Якушкин, в словах захлебываясь, продолжил череду, а затем поток триумфальных исцелений, переезжая теперь в лакированной машине из клиники в клинику; размеры же клиник все укрупнялись. (Он вновь как-то упустил из виду, что исцелять не умеет.) Когда знахарю стали отдавать целые города с сотней больниц «в полное использование и безо всяких ограничений» и как раз перед следующим моментом и взлетом, когда в его руки попадут союзная республика Грузия, а также Таджикистан, а также небольшие страны, типа Бельгии и Англии, — Коляня с ним попрощался. Старика жалея, Коляня разочаровывать не спешил:
— До свидания, Сергей Степанович. Тема интереснейшая — мы поговорим еще не однажды.
— Погоди же! Послушай еще.
И — взревновал.
Конечно, он, Якушкин, необразованный, и все эти Суханцевы и Шагиняны, сравнительно с ним, умно и красиво говорят, однако есть ли за душой у Суханцева или у Шагиняна исцеленные, есть, вероятно, но такие ли исцеленные, и знают ли они, умники, как и каким сердцем такое делается?.. Ревность выедала нутро Якушкина. Исхитрившись, он вызнал у Коляни адрес. Заглазно он почему-то больше других невзлюбил Шагиняна, может быть, за его «три койки», а может быть, и нет: в нелюбви тоже не выбирают. Переволновавшийся, он, однако, увидел, в адреса заглянув, что Суханцев живет по расстоянию много ближе, — и пошел к нему тут же, не в силах терпеть. Это и впрямь было недалеко.
В обычном доме и в обычной нынешней квартире вокруг Суханцева сидело в тот вечер человек пятнадцать-двадцать, слишком уж напоминая тех людей и то время, когда собирались вокруг Якушкина. Суханцев, человек с образованием, галиматьи, конечно, не нес: скромная, цепкая речь. Однако говорил он именно о жизни сдержанной и неалчной как о страже на пути заболеваний, заодно же о своем методе лечения, вкрапливая, — такой вот он и был, в сером пиджаке, скромный, автор многих статей, отринувший эти статьи, микробиолог в прошлом, отринувший прошлое. Якушкин, втиснувшийся меж кем-то и кем-то, сел. И не только в жалкой и ревнивой якушкинской минуте таился срыв — Якушкин был потрясен. Он слушал бывшего микробиолога и не верил своим ушам. Он сидел окаменев: у Суханцева было то самое.
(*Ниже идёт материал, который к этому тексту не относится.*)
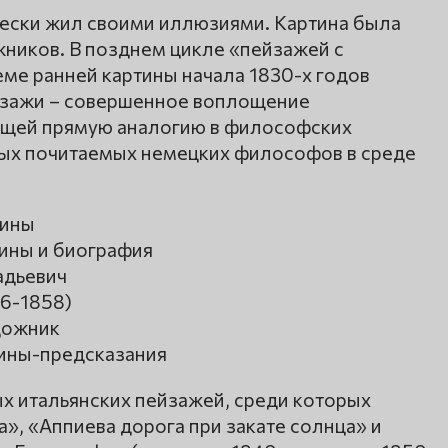
чески жил своими иллюзиями. Картина была
ников. В позднем цикле «пейзажей с
ме ранней картины начала 1830-х годов
ейзажи – совершенное воплощение
щей прямую аналогию в философских
мых почитаемых немецких философов в среде
тины
ины и биография
адьевич
6-1858)
дожник
тины-предсказания
х итальянских пейзажей, среди которых
», «Аппиева дорога при закате солнца» и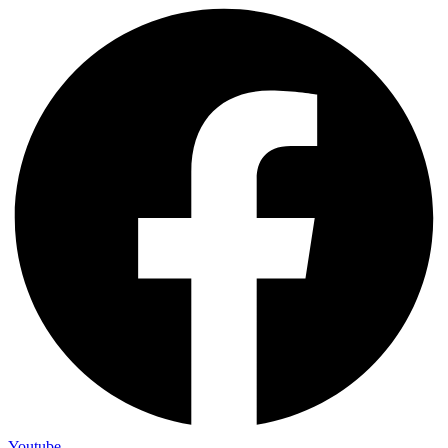
Youtube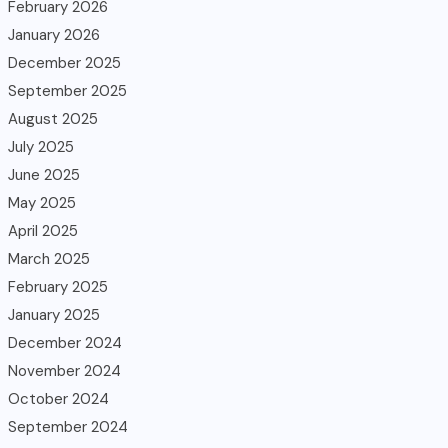
February 2026
January 2026
December 2025
September 2025
August 2025
July 2025
June 2025
May 2025
April 2025
March 2025
February 2025
January 2025
December 2024
November 2024
October 2024
September 2024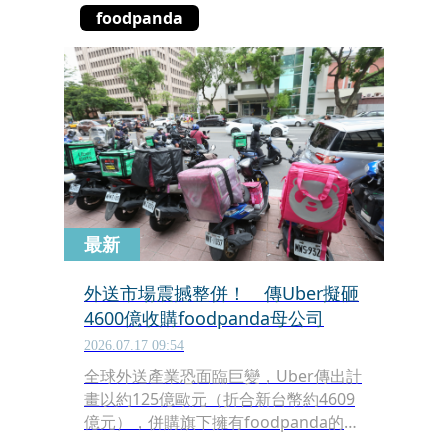
foodpanda
最新
外送市場震撼整併！ 傳Uber擬砸
4600億收購foodpanda母公司
2026.07.17 09:54
全球外送產業恐面臨巨變，Uber傳出計
畫以約125億歐元（折合新台幣約4609
億元），併購旗下擁有foodpanda的德
國外送集團Delivery Hero，若順利拍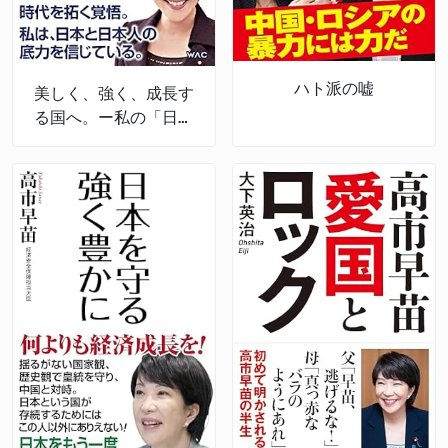
ハト派の嘘
美しく、強く、成長す
る国へ。ー私の「日本
経済強靱化計画」ー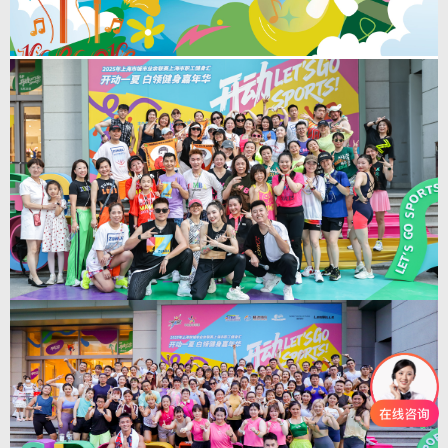
查看详情
>
12
南汇公交首届“春之声”音浪节暨卡拉ok大赛
2025-7-12
南汇公交首届“春之声”音浪节暨卡拉ok大赛。 本次南汇公交首届“春之声”音
浪节暨卡拉OK大赛燃情落幕！不仅为职工提供了展示才艺的舞台，更增强了
团队凝聚力，营造了积极向上的企业文化氛围。歌声传递着对企业的热爱，对
未来的憧憬，激励全体职工以更加饱满的热情投身工作，共同谱写企业高质量
发展的新篇章。
查看详情
>
7
上海市职工健身汇|2025年上海市城市业余联赛
上海市职工健身汇，开动一夏 白领健身嘉年华
2025-7-7
（第二场）
上海市职工健身汇|2025年上海市城市业余联赛上海市职工健身汇，开动一夏
白领健身嘉年华（第二场）。通过此次体育赛事活动带动产品消费，更好满足
大家的多元消费需求，持续激发消费新活力。以文旅商体展的融合创新，为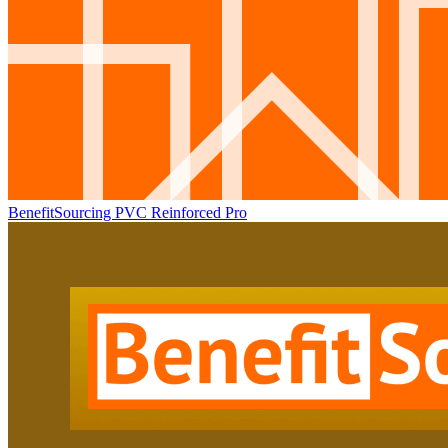
BenefitSourcing PVC Reinforced Pro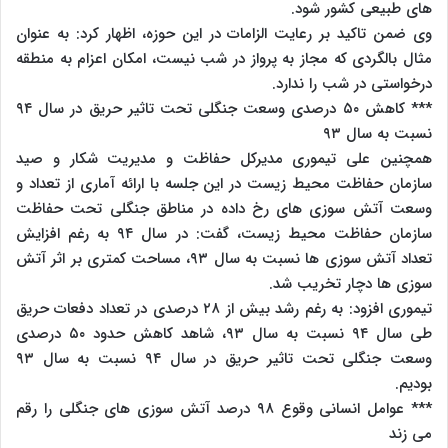
های طبیعی کشور شود.
وی ضمن تاکید بر رعایت الزامات در این حوزه، اظهار کرد: به عنوان
مثال بالگردی که مجاز به پرواز در شب نیست، امکان اعزام به منطقه
درخواستی در شب را ندارد.
*** کاهش ۵۰ درصدی وسعت جنگلی تحت تاثیر حریق در سال ۹۴
نسبت به سال ۹۳
همچنین علی تیموری مدیرکل حفاظت و مدیریت شکار و صید
سازمان حفاظت محیط زیست در این جلسه با ارائه آماری از تعداد و
وسعت آتش سوزی های رخ داده در مناطق جنگلی تحت حفاظت
سازمان حفاظت محیط زیست، گفت: در سال ۹۴ به رغم افزایش
تعداد آتش سوزی ها نسبت به سال ۹۳، مساحت کمتری بر اثر آتش
سوزی ها دچار تخریب شد.
تیموری افزود: به رغم رشد بیش از ۲۸ درصدی در تعداد دفعات حریق
طی سال ۹۴ نسبت به سال ۹۳، شاهد کاهش حدود ۵۰ درصدی
وسعت جنگلی تحت تاثیر حریق در سال ۹۴ نسبت به سال ۹۳
بودیم.
*** عوامل انسانی وقوع ۹۸ درصد آتش سوزی های جنگلی را رقم
می زند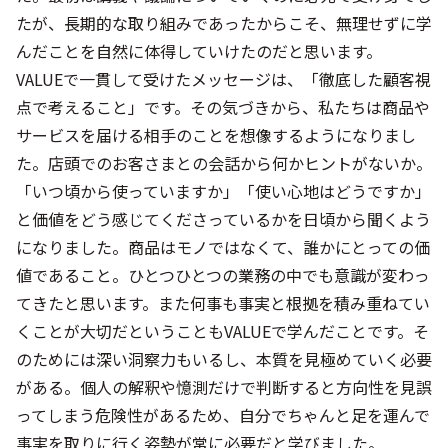
たが、長期的な取り組みであったからこそ、無理せずに学
んだことを自然に体得していけたのだと思います。
VALUEで一貫して受けたメッセージは、「徹底した顧客視
点で考えること」です。その気づきから、私たちは商品や
サービスを届ける相手のことを想像するようになりまし
た。店頭でのお客さまとの会話から何かヒントがないか。
「いつ頃から使っていますか」「使い心地はどうですか」
と価値をどう感じてくださっているかを日頃から聞くよう
になりました。商品はモノではなくて、誰かにとっての価
値であること。ひとつひとつの業務の中でも意識が変わっ
てきたと思います。また何事も事実と根拠を積み重ねてい
くことが大切だということもVALUEで学んだことです。そ
のためには深い洞察力もいるし、本質を見極めていく必要
がある。個人の解釈や憶測だけで判断すると方向性を見誤
ってしまう危険性があるため、自分でちゃんと足を運んで
事実を取りに行く姿勢が常に必要だと学びました。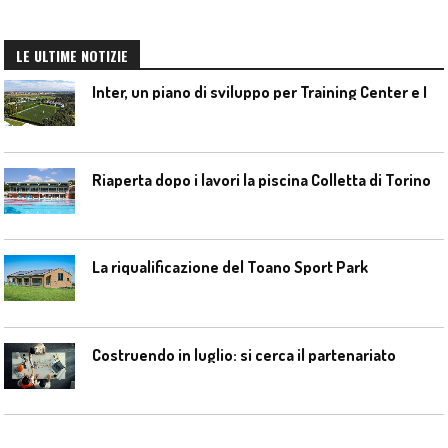
LE ULTIME NOTIZIE
I
nter, un piano di sviluppo per Training Center e Interello
Riaperta dopo i lavori la piscina Colletta di Torino
La riqualificazione del Toano Sport Park
Costruendo in luglio: si cerca il partenariato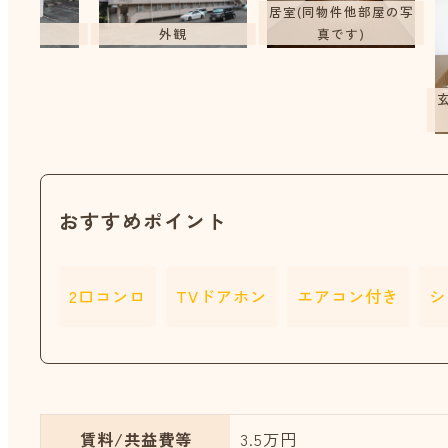
居室(同物件他部屋の写
外観
捨て場
真です)
おすすめポイント
2口コンロ
TVドアホン
エアコン付き
シ
賃料/共益費等
3.5万円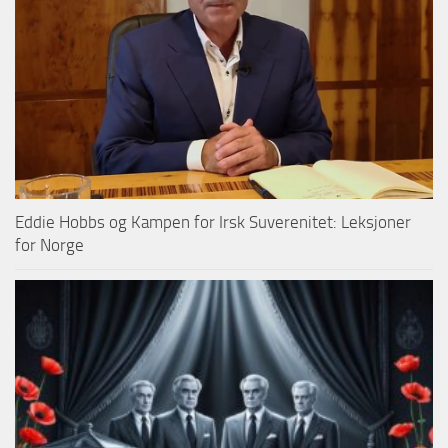
Eddie Hobbs og Kampen for Irsk Suverenitet: Leksjoner
for Norge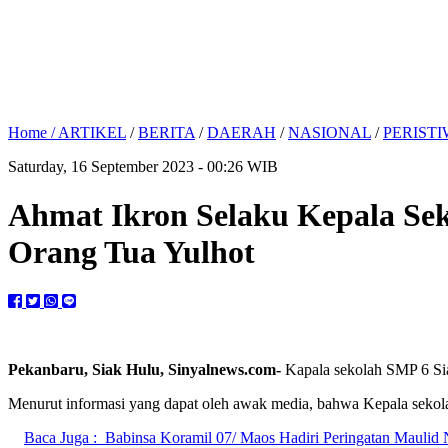
Home /
ARTIKEL
/
BERITA
/
DAERAH
/
NASIONAL
/
PERIST
Saturday, 16 September 2023 - 00:26 WIB
Ahmat Ikron Selaku Kepala Se
Orang Tua Yulhot
Pekanbaru, Siak Hulu, Sinyalnews.com-
Kapala sekolah SMP 6 Siak
Menurut informasi yang dapat oleh awak media, bahwa Kepala sekol
Baca Juga :
Babinsa Koramil 07/ Maos Hadiri Peringatan Maulid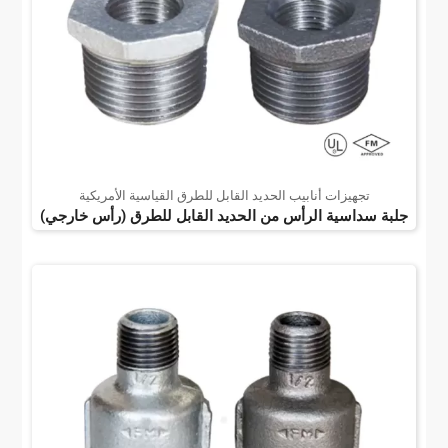
تجهيزات أنابيب الحديد القابل للطرق القياسية الأمريكية
جلبة سداسية الرأس من الحديد القابل للطرق (رأس خارجي)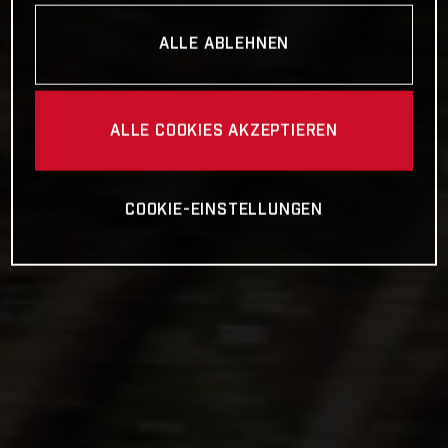
ALLE ABLEHNEN
ALLE COOKIES AKZEPTIEREN
COOKIE-EINSTELLUNGEN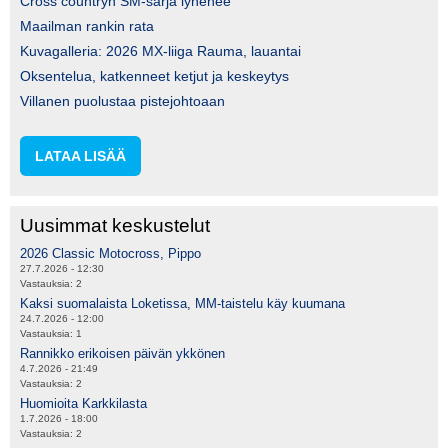
Cross countryn SM-sarja lyhenee
Maailman rankin rata
Kuvagalleria: 2026 MX-liiga Rauma, lauantai
Oksentelua, katkenneet ketjut ja keskeytys
Villanen puolustaa pistejohtoaan
LATAA LISÄÄ
Uusimmat keskustelut
2026 Classic Motocross, Pippo
27.7.2026 - 12:30
Vastauksia:
2
Kaksi suomalaista Loketissa, MM-taistelu käy kuumana
24.7.2026 - 12:00
Vastauksia:
1
Rannikko erikoisen päivän ykkönen
4.7.2026 - 21:49
Vastauksia:
2
Huomioita Karkkilasta
1.7.2026 - 18:00
Vastauksia:
2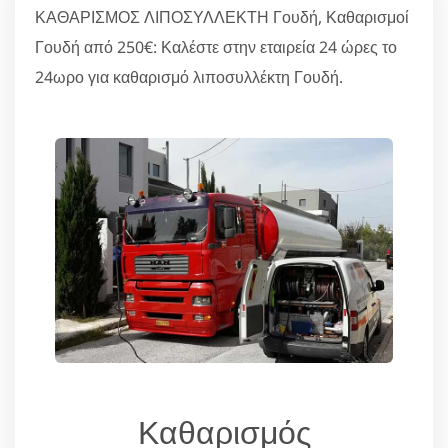
ΚΑΘΑΡΙΣΜΟΣ ΛΙΠΟΣΥΛΛΕΚΤΗ Γουδή, Καθαρισμοί
Γουδή από 250€: Καλέστε στην εταιρεία 24 ώρες το
24ωρο για καθαρισμό λιποσυλλέκτη Γουδή.
Καθαρισμός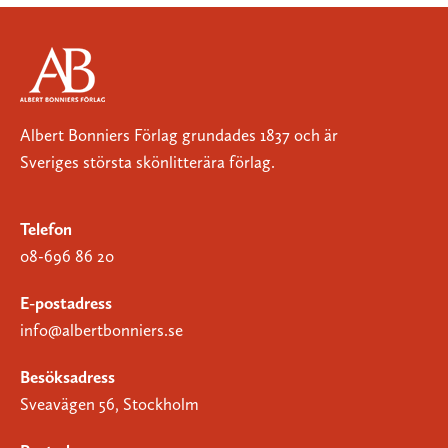
Albert Bonniers Förlag grundades 1837 och är
Sveriges största skönlitterära förlag.
Telefon
08-696 86 20
E-postadress
info@albertbonniers.se
Besöksadress
Sveavägen 56, Stockholm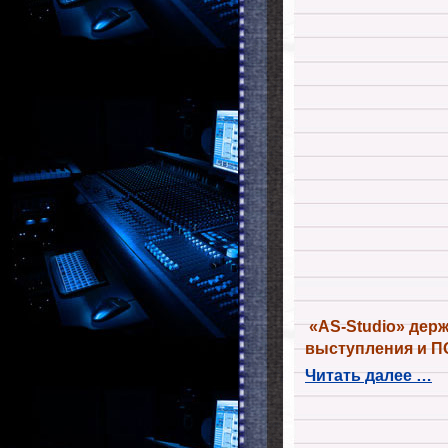
«AS-Studio» держ
выступления и 
Читать далее …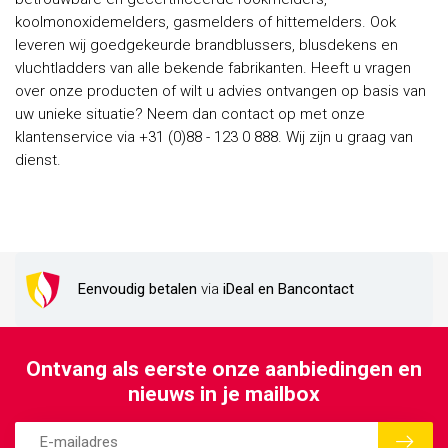
koolmonoxidemelders, gasmelders of hittemelders. Ook
leveren wij goedgekeurde brandblussers, blusdekens en
vluchtladders van alle bekende fabrikanten. Heeft u vragen
over onze producten of wilt u advies ontvangen op basis van
uw unieke situatie? Neem dan contact op met onze
klantenservice via +31 (0)88 - 123 0 888. Wij zijn u graag van
dienst.
Eenvoudig betalen
via
iDeal en Bancontact
Ontvang als eerste onze aanbiedingen en
nieuws in je mailbox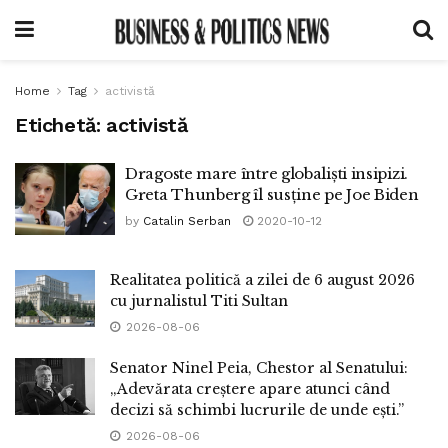
Home
Tag
activistă
Etichetă:
activistă
Dragoste mare între globaliști insipizi.
Greta Thunberg îl susține pe Joe Biden
by
Catalin Serban
2020-10-12
Realitatea politică a zilei de 6 august 2026
cu jurnalistul Titi Sultan
2026-08-06
Senator Ninel Peia, Chestor al Senatului:
„Adevărata creștere apare atunci când
decizi să schimbi lucrurile de unde ești.”
2026-08-06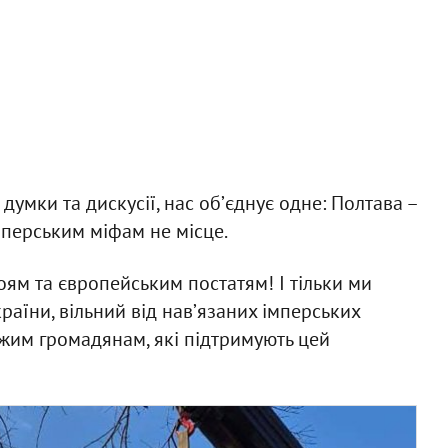
умки та дискусії, нас обʼєднує одне: Полтава –
імперським міфам не місце.
ям та європейським постатям! І тільки ми
раїни, вільний від навʼязаних імперських
жим громадянам, які підтримують цей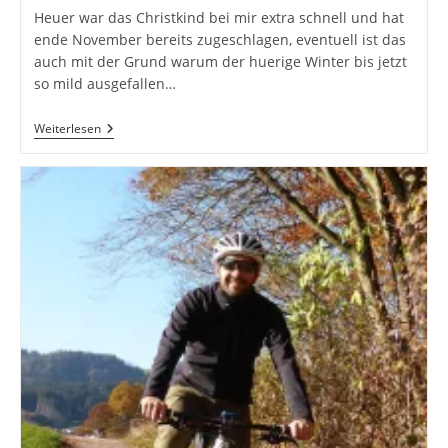
Heuer war das Christkind bei mir extra schnell und hat
ende November bereits zugeschlagen, eventuell ist das
auch mit der Grund warum der huerige Winter bis jetzt
so mild ausgefallen…
Merida
Weiterlesen
Cyclo
Cross
6000
–
Spaß
Auf
Jedem
Untergrund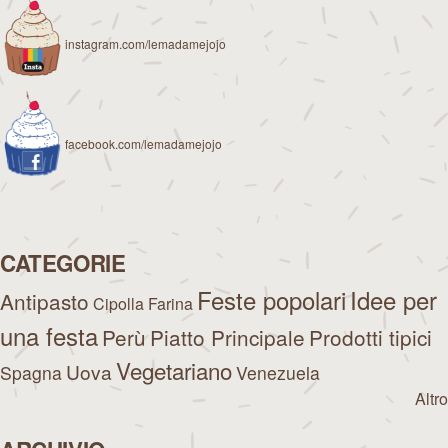
instagram.com/lemadamejojo
facebook.com/lemadamejojo
CATEGORIE
Feste popolari
Idee per
Antipasto
Cipolla
Farina
una festa
Perù
Piatto Principale
Prodotti tipici
Vegetariano
Uova
Spagna
Venezuela
Altro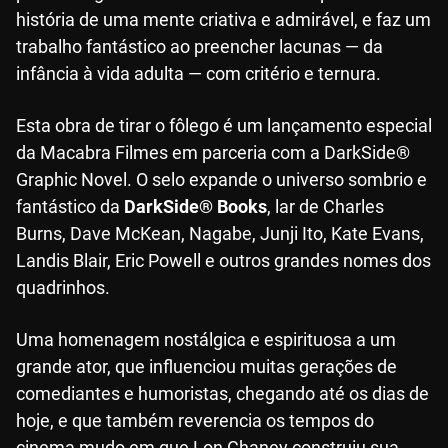
história de uma mente criativa e admirável, e faz um
trabalho fantástico ao preencher lacunas — da
infância à vida adulta — com critério e ternura.
Esta obra de tirar o fôlego é um lançamento especial
da Macabra Filmes em parceria com a DarkSide®
Graphic Novel. O selo expande o universo sombrio e
fantástico da
DarkSide® Books
, lar de Charles
Burns, Dave McKean, Nagabe, Junji Ito, Kate Evans,
Landis Blair, Eric Powell e outros grandes nomes dos
quadrinhos.
Uma homenagem nostálgica e espirituosa a um
grande ator, que influenciou muitas gerações de
comediantes e humoristas, chegando até os dias de
hoje, e que também reverencia os tempos do
cinema mudo em que Lon Chaney construiu sua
Люди слушали: в отличие от Якушкина, Суханцев говорил негромким интеллигентным голосом, он был иной пророк, не гневный — лирический. Сказал он и о любви, которая именно для защиты дана и присуща человеку — как рога оленю. Сказал и о Сократе, об умении грека сомневаться в общеизвестном. Суханцев говорил два часа, закончив мысль тем, чем и начинал: «…В здоровом теле здоровый дух — знают все. Почему же не все знают, что в больном, нездоровом теле — нездоровая душевная жизнь», — и стоял в скромном сером пиджаке, весь истинно скромный и сдержанный, теперь, мол, вопросы. Спрашивая, люди записывали. Спрашивали о прописях того или иного зелья. О травах. О методе самолечения.